I think both of those viewpoints have some merit, but I do commend Mayer on how hard he works to improve himself and balance the perception of his ‘rock star’ antics with good, solid, honest encouragement. I caught this on his Tumblr page where John answers questions submitted by fans.
What do you do when you are having an awful day?
First of all, sorry you’re having an awful day. (People don’t ask these kinds of questions when they’re sipping drinks by a pool.)
What do I do when I’m having an awful day? I time travel. Well, sort of. Here’s how I cheat the math:
Question: Is this problem going to change your life forever or will there come a day this problem will no longer exist?
If you decide the problem won’t exist after a certain period of time, then you can file it under “temporary.” Which brings me to step number two: if the problem is temporary, then you can sort of detach from the “now-ness” of the discomfort. I’m not saying ignore the lessons in the problem. Definitely learn from the problem, work to solve it, but spare yourself the existential grief, because it will get you nowhere. (This coming from an existential grief-master.)
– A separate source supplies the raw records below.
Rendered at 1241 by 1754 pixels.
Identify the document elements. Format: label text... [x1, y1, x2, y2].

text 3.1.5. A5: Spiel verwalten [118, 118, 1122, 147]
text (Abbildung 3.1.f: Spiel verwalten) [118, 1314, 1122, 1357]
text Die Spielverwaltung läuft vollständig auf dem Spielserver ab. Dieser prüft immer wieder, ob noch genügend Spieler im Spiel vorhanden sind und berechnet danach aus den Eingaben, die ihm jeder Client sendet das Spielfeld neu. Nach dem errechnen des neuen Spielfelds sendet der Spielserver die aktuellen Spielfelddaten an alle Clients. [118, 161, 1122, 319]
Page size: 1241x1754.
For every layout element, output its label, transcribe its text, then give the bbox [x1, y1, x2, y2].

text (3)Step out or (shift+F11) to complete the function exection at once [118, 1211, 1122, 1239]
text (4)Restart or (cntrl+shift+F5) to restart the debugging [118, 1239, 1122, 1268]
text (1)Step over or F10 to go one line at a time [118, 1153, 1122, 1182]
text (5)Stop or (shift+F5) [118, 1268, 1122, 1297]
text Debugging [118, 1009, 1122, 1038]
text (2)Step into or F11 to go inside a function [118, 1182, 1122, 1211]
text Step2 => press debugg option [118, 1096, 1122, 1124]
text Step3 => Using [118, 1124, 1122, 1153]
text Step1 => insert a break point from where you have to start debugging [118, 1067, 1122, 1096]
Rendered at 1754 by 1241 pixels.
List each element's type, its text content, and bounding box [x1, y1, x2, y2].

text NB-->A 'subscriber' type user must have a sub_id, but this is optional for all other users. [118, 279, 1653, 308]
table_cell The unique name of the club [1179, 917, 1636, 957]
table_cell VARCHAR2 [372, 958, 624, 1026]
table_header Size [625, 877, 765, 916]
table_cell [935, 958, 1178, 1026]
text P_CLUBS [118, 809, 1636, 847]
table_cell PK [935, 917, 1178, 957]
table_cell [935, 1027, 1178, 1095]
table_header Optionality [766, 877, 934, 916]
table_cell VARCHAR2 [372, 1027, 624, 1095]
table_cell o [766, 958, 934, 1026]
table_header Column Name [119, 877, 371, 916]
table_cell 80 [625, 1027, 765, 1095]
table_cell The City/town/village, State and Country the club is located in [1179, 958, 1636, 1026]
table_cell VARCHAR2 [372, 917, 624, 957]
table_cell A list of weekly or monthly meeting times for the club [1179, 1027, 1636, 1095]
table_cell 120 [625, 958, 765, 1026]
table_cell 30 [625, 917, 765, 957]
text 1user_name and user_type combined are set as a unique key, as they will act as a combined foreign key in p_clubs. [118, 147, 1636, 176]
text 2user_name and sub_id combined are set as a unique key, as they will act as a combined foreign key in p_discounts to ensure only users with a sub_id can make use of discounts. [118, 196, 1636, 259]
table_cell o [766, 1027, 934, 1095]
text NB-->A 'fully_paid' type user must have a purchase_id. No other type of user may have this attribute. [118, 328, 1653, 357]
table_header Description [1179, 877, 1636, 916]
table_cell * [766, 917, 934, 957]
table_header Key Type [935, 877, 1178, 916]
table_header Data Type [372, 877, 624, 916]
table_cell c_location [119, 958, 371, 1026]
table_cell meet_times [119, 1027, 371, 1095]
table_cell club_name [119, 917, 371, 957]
Okay, better way to explain it: you wake up to find you have a giant zit on your nose. Everyone can see it. But within a week that zit will be gone and nobody will remember you had a zit. Maybe they’ll have one instead. So if the zit will be gone next week and people will forget, is the zit REALLY there now? I say you can answer “no” if you bend your brain around it the right way.
You can’t travel through time, but you can send your thoughts and hopes into the future to camp out and wait for you to arrive there, where you’ll meet up and hug and decide that everything is alright again.
Seems like a really simple answer, but I thought John framed it perfectly. I found myself quickly applying John’s time-travel theory to a couple of upcoming events that were making me tense and it did, in fact, work!